[EXERCISE INSTRUCTIONS]
Each record, in full, must be restated word for word.

___ GIVEN INFORMATION ___

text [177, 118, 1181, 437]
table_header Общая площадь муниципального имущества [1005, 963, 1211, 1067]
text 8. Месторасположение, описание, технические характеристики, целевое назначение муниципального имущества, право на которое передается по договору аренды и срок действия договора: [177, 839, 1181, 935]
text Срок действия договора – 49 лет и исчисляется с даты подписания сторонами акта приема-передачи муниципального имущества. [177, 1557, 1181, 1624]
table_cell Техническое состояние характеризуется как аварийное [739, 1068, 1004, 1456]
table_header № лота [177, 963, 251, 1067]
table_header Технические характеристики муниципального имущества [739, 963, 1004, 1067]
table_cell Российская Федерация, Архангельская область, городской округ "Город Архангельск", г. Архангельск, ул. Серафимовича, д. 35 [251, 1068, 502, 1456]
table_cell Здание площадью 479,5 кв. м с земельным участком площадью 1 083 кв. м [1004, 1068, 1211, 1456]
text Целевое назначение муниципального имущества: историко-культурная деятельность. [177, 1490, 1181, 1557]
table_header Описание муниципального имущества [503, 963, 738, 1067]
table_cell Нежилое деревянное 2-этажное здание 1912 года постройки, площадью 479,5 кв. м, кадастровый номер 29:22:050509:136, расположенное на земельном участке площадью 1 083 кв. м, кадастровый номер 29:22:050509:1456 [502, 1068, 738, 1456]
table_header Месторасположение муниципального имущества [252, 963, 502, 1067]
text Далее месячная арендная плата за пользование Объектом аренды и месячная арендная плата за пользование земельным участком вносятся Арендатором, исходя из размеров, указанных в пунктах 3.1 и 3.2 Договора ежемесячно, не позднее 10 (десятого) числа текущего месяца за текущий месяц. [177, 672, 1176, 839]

___

[EXPECTED ANSWER]
text [177, 118, 1181, 437]
table_header Общая площадь муниципального имущества [1005, 963, 1211, 1067]
text 8. Месторасположение, описание, технические характеристики, целевое назначение муниципального имущества, право на которое передается по договору аренды и срок действия договора: [177, 839, 1181, 935]
text Срок действия договора – 49 лет и исчисляется с даты подписания сторонами акта приема-передачи муниципального имущества. [177, 1557, 1181, 1624]
table_cell Техническое состояние характеризуется как аварийное [739, 1068, 1004, 1456]
table_header № лота [177, 963, 251, 1067]
table_header Технические характеристики муниципального имущества [739, 963, 1004, 1067]
table_cell Российская Федерация, Архангельская область, городской округ "Город Архангельск", г. Архангельск, ул. Серафимовича, д. 35 [251, 1068, 502, 1456]
table_cell Здание площадью 479,5 кв. м с земельным участком площадью 1 083 кв. м [1004, 1068, 1211, 1456]
text Целевое назначение муниципального имущества: историко-культурная деятельность. [177, 1490, 1181, 1557]
table_header Описание муниципального имущества [503, 963, 738, 1067]
table_cell Нежилое деревянное 2-этажное здание 1912 года постройки, площадью 479,5 кв. м, кадастровый номер 29:22:050509:136, расположенное на земельном участке площадью 1 083 кв. м, кадастровый номер 29:22:050509:1456 [502, 1068, 738, 1456]
table_header Месторасположение муниципального имущества [252, 963, 502, 1067]
text Далее месячная арендная плата за пользование Объектом аренды и месячная арендная плата за пользование земельным участком вносятся Арендатором, исходя из размеров, указанных в пунктах 3.1 и 3.2 Договора ежемесячно, не позднее 10 (десятого) числа текущего месяца за текущий месяц. [177, 672, 1176, 839]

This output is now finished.